The numberOfItemsGetter, itemHeightGetter and itemGetter props are all required.

var ListView = ReactCanvas.ListView;

var MyScrollingListView = React.createClass({

  render: function () {
    return (
      <ListView
        numberOfItemsGetter={this.getNumberOfItems}
        itemHeightGetter={this.getItemHeight}
        itemGetter={this.renderItem} />
    );
  },

  getNumberOfItems: function () {
    // Return the total number of items in the list
  },

  getItemHeight: function () {
    // Return the height of a single item
  },

  renderItem: function (index) {
    // Render the item at the given index, usually a <Group>
  },

});

See the timeline example for a more complete example.

Currently, ListView requires that each item is of the same height. Future versions will support variable height items.

Text sizing

React Canvas provides the measureText function for computing text metrics.

The Page component in the timeline example contains an example of using measureText to achieve precise multi-line ellipsized text.
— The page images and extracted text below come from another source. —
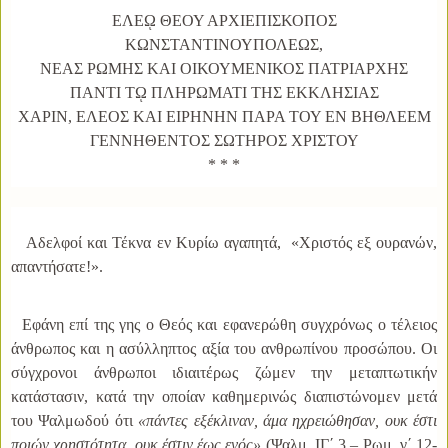
ΕΛΕῼ ΘΕΟΥ ΑΡΧΙΕΠΙΣΚΟΠΟΣ
ΚΩΝΣΤΑΝΤΙΝΟΥΠΟΛΕΩΣ,
ΝΕΑΣ ΡΩΜΗΣ ΚΑΙ ΟΙΚΟΥΜΕΝΙΚΟΣ ΠΑΤΡΙΑΡΧΗΣ
ΠΑΝΤΙ Τῼ ΠΛΗΡΩΜΑΤΙ ΤΗΣ ΕΚΚΛΗΣΙΑΣ
ΧΑΡΙΝ, ΕΛΕΟΣ ΚΑΙ ΕΙΡΗΝΗΝ ΠΑΡΑ ΤΟΥ ΕΝ ΒΗΘΛΕΕΜ
ΓΕΝΝΗΘΕΝΤΟΣ ΣΩΤΗΡΟΣ ΧΡΙΣΤΟΥ
* * *
Αδελφοί και Τέκνα εν Κυρίω αγαπητά,
«Χριστός εξ ουρανών,
απαντήσατε!».
Εφάνη επί της γης ο Θεός και εφανερώθη συγχρόνως ο τέλειος
άνθρωπος και η ασύλληπτος αξία του ανθρωπίνου προσώπου. Oι
σύγχρονοι άνθρωποι ιδιαιτέρως ζώμεν την μεταπτωτικήν
κατάστασιν, κατά την οποίαν καθημερινώς διαπιστώνομεν μετά
του Ψαλμωδού ότι
«πάντες εξέκλιναν, άμα ηχρειώθησαν, ουκ έστι
ποιών χρηστότητα, ουκ έστιν έως ενός»
(Ψαλμ. ΙΓ΄ 3 – Ρωμ. γ΄ 12-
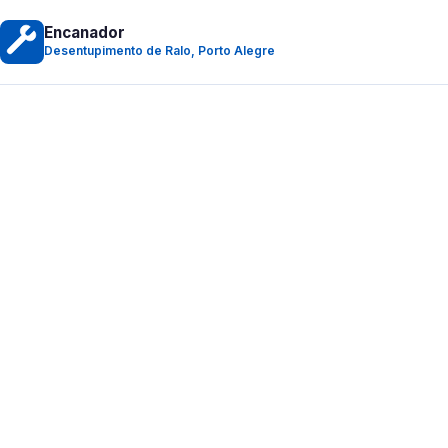
Encanador
Desentupimento de Ralo, Porto Alegre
Custom fonts are not currently supported but will be added in a future version.

css-layout

There is experimental support for using css-layout to style React Canvas components. This is a more expressive way of defining styles for a component using standard CSS styles and flexbox.

Future versions may not support css-layout out of the box. The performance implications need to be investigated before baking this in as a core layout principle.
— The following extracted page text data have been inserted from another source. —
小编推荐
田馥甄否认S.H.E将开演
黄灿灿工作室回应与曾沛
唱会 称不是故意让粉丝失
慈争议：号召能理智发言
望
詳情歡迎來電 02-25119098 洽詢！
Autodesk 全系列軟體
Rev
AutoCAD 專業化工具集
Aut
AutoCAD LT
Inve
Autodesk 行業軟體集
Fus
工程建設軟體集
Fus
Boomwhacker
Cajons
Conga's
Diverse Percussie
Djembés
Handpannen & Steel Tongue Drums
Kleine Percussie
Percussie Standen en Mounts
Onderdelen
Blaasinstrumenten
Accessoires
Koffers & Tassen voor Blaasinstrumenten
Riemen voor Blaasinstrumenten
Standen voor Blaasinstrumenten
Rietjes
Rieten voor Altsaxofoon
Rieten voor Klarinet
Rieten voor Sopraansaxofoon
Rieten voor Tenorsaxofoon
See the css-layout example.

Accessibility

This area needs further exploration. Using fallback content (the canvas DOM sub-tree) should allow screen readers such as VoiceOver to interact with the content. We've seen mixed results with the iOS devices we've tested. Additionally there is a standard for focus management that is not supported by browsers yet.

One approach that was raised by Bespin in 2009 is to keep a parallel DOM in sync with the elements rendered in canvas.

Running the examples

npm install
npm start

This will start a live reloading server on port 8080. To override the default server and live reload ports, run npm start with PORT and/or RELOAD_PORT environment variables.

A note on NODE_ENV and React: running the examples with NODE_ENV=production will noticeably improve scrolling performance. This is because React skips propType validation in production mode.

Using with webpack

The brfs transform is required in order to use the project with webpack.

npm install -g brfs
npm install --save-dev transform-loader brfs

Then add the brfs transform to your webpack config

module: {
  postLoaders: [
    { loader: "transform?brfs" }
  ]
}

Contributing

We welcome pull requests for bug fixes, new features, and improvements to React Canvas. Contributors to the main repository must accept Flipboard's Apache-style Individual Contributor License Agreement (CLA) before any changes can be merged.